The pandemic isn’t over yet. Stop pretending that it is.

When I first heard that Ottawa was being put in the red zone, I wasn’t surprised. However, when I found out about restaurant restrictions being loosened, I kind of rolled my eyes and wanted to bang my head against the wall. Perhaps it’s for the best that I’m physically disabled and unable to do that.

None of this makes sense to me. I do understand that restaurants need to make money, but I feel it’s too soon. There’s a reason why Ottawa’s in the red zone. Numbers continue to rise almost right across the board. By allowing restaurants to have more people, you’re not taking the pandemic seriously and putting others at risk.

Just over a week ago, fifteen restaurants were fined for ignoring OPH guidelines, but less than a week later, it’s suddenly safe to allow more customers into an establishment. Did something related to the virus and the variant change? Did I miss something?

Just this past weekend, I was out and about in Centretown on both days. I certainly didn’t get the vibe that we’re in the red zone. During my times outside, I came across many that weren’t wearing masks or physically distancing. If I didn’t know better, I would think that the pandemic was over. The pandemic isn’t over yet, no matter how much you wish it were.

Yes, people are getting vaccinated, and plenty more will be soon. At least that’s the plan. As we’ve all seen, plans often change. There have also been issues regarding booking appointments, long line-ups outside, and recently I heard that many people who are eligible for the shot are refusing to get one. Right now, only certain people can get the vaccine. As the list expands, I fully expect more glitches to occur.

This isn’t a good system and it has never been. I can certainly understand why some people are confused, and it may also partly explain why Ottawa residents aren’t taking it seriously. One day we’re told we’re in the red zone, but the very next day, we’re being told that restaurants can have more people. Money first, people second. Common sense seems like a distant third.
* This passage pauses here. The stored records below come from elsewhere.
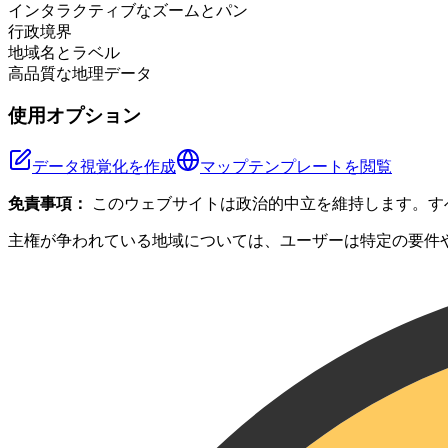
インタラクティブなズームとパン
行政境界
地域名とラベル
高品質な地理データ
使用オプション
データ視覚化を作成
マップテンプレートを閲覧
免責事項：
このウェブサイトは政治的中立を維持します。す
主権が争われている地域については、ユーザーは特定の要件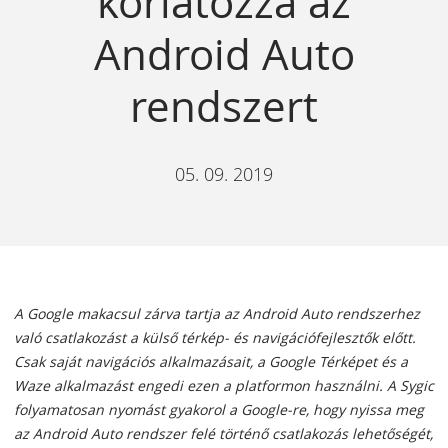
korlátozza az
Android Auto
rendszert
05. 09. 2019
A Google makacsul zárva tartja az Android Auto rendszerhez
való csatlakozást a külső térkép- és navigációfejlesztők előtt.
Csak saját navigációs alkalmazásait, a Google Térképet és a
Waze alkalmazást engedi ezen a platformon használni. A Sygic
folyamatosan nyomást gyakorol a Google-re, hogy nyissa meg
az Android Auto rendszer felé történő csatlakozás lehetőségét,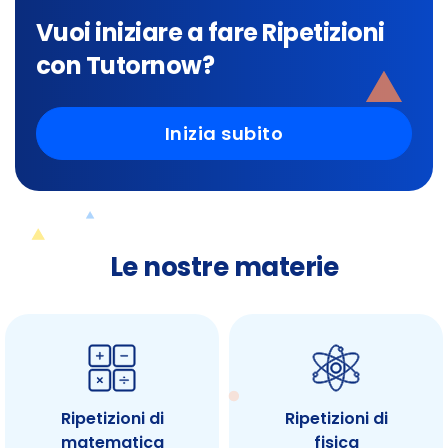
Vuoi iniziare a fare Ripetizioni
con Tutornow?
Inizia subito
Le nostre materie
Ripetizioni di
Ripetizioni di
matematica
fisica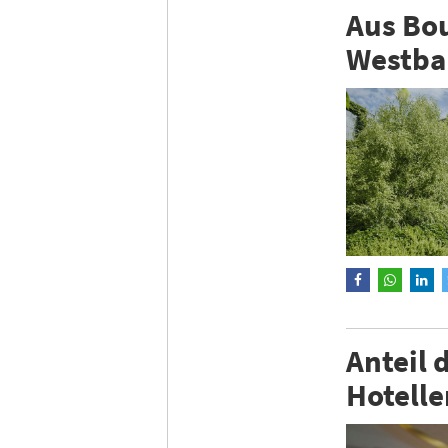
Aus Bou
Westba
Anteil 
Hotelle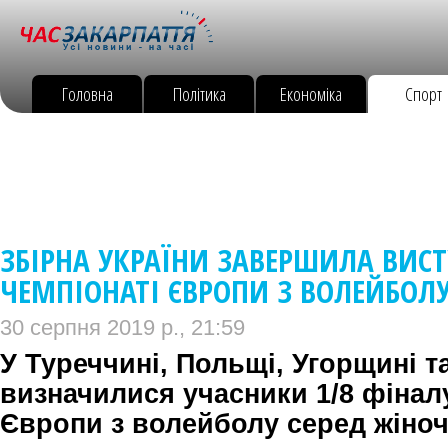
Головна
Політика
Економіка
Спорт
ЗБІРНА УКРАЇНИ ЗАВЕРШИЛА ВИС
ЧЕМПІОНАТІ ЄВРОПИ З ВОЛЕЙБОЛ
30 серпня 2019 р., 21:59
У Туреччині, Польщі, Угорщині т
визначилися учасники 1/8 фінал
Європи з волейболу серед жіно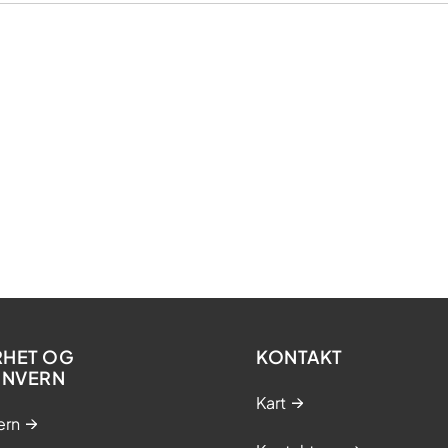
RHET OG
KONTAKT
ONVERN
Kart
ern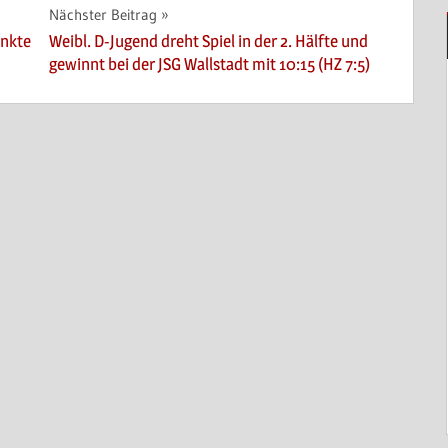
Nächster Beitrag
unkte
Weibl. D-Jugend dreht Spiel in der 2. Hälfte und
gewinnt bei der JSG Wallstadt mit 10:15 (HZ 7:5)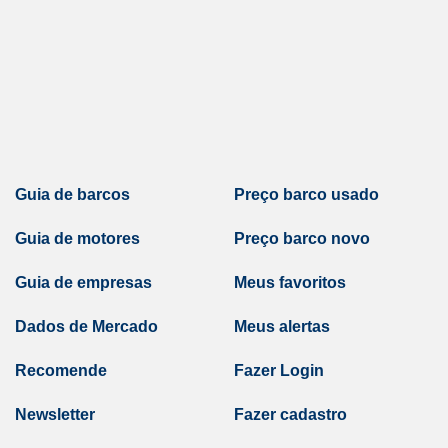
Guia de barcos
Preço barco usado
Guia de motores
Preço barco novo
Guia de empresas
Meus favoritos
Dados de Mercado
Meus alertas
Recomende
Fazer Login
Newsletter
Fazer cadastro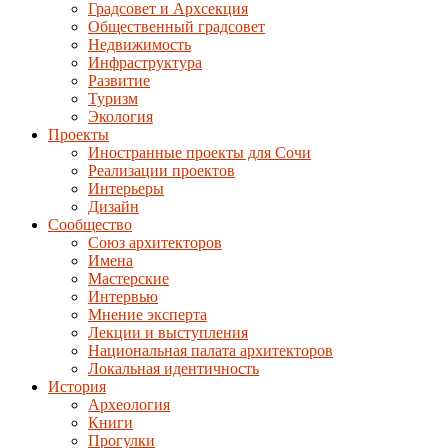
Градсовет и Архсекция
Общественный градсовет
Недвижимость
Инфраструктура
Развитие
Туризм
Экология
Проекты
Иностранные проекты для Сочи
Реализации проектов
Интерьеры
Дизайн
Сообщество
Союз архитекторов
Имена
Мастерские
Интервью
Мнение эксперта
Лекции и выступления
Национальная палата архитекторов
Локальная идентичность
История
Археология
Книги
Прогулки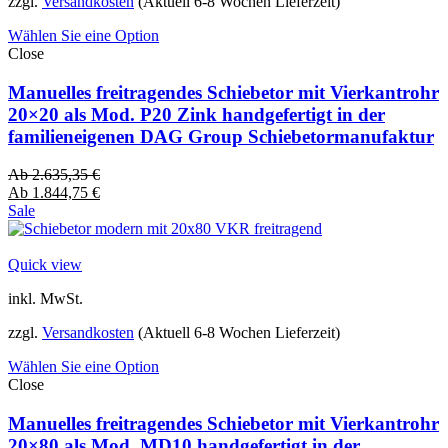
zzgl.
Versandkosten
(Aktuell 6-8 Wochen Lieferzeit)
Wählen Sie eine Option
Close
Manuelles freitragendes Schiebetor mit Vierkantrohr
20×20 als Mod. P20 Zink handgefertigt in der
familieneigenen DAG Group Schiebetormanufaktur
Ab
2.635,35
€
Ab
1.844,75
€
Sale
Quick view
inkl. MwSt.
zzgl.
Versandkosten
(Aktuell 6-8 Wochen Lieferzeit)
Wählen Sie eine Option
Close
Manuelles freitragendes Schiebetor mit Vierkantrohr
20×80 als Mod. MD10 handgefertigt in der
And what about people with disabilities….?

Loosening restaurant restrictions also affect people with disabilities, maybe even more than others would think. Here’s an example:

If you’re a PWD that has a caregiver and that caregiver decides to go out for dinner one night. Not only are they putting themselves at risk, but they’re also putting YOU at risk as well as anyone else that they’re assisting or coming into contact with.

Is that fair to you? Absolutely not!

It’s even more unfair if you’ve been taking measures to do what you can to protect yourself and the people you care about. All of the steps you took suddenly mean nothing, and now you may have Covid.

But…wait..the rules changed, so things must be ok. Restaurants are safe.

The TV and internet told me so.

Another thing to consider.

I have several friends that are medically speaking considered high-risk. A few have received vaccines, and some have been able to book an appointment. However, there are still many high-risk people who aren’t anywhere near the list of those that should qualify to get the vaccine.

Whenever I see someone not wearing a mask, I view it as a sign of disrespect, and it has very little to do with me.

My first thought is typically wondering how many people have they encountered or been in contact with? Secondly, In a world where we’re now constantly being told to wear a mask, why do they think that they’re an exception? Yes, I realize that it could be due to a medical reason, but that’s not always the case.

The bottom line is if you’re CHOOSING to not wear a mask or to social distance, you’re putting others at risk, especially those who are considered high-risk.

The pandemic isn’t over yet, and it won’t be for a while.

Please wear your mask, continue to physical distance and wash your hands.

If not for you, do it for everyone else.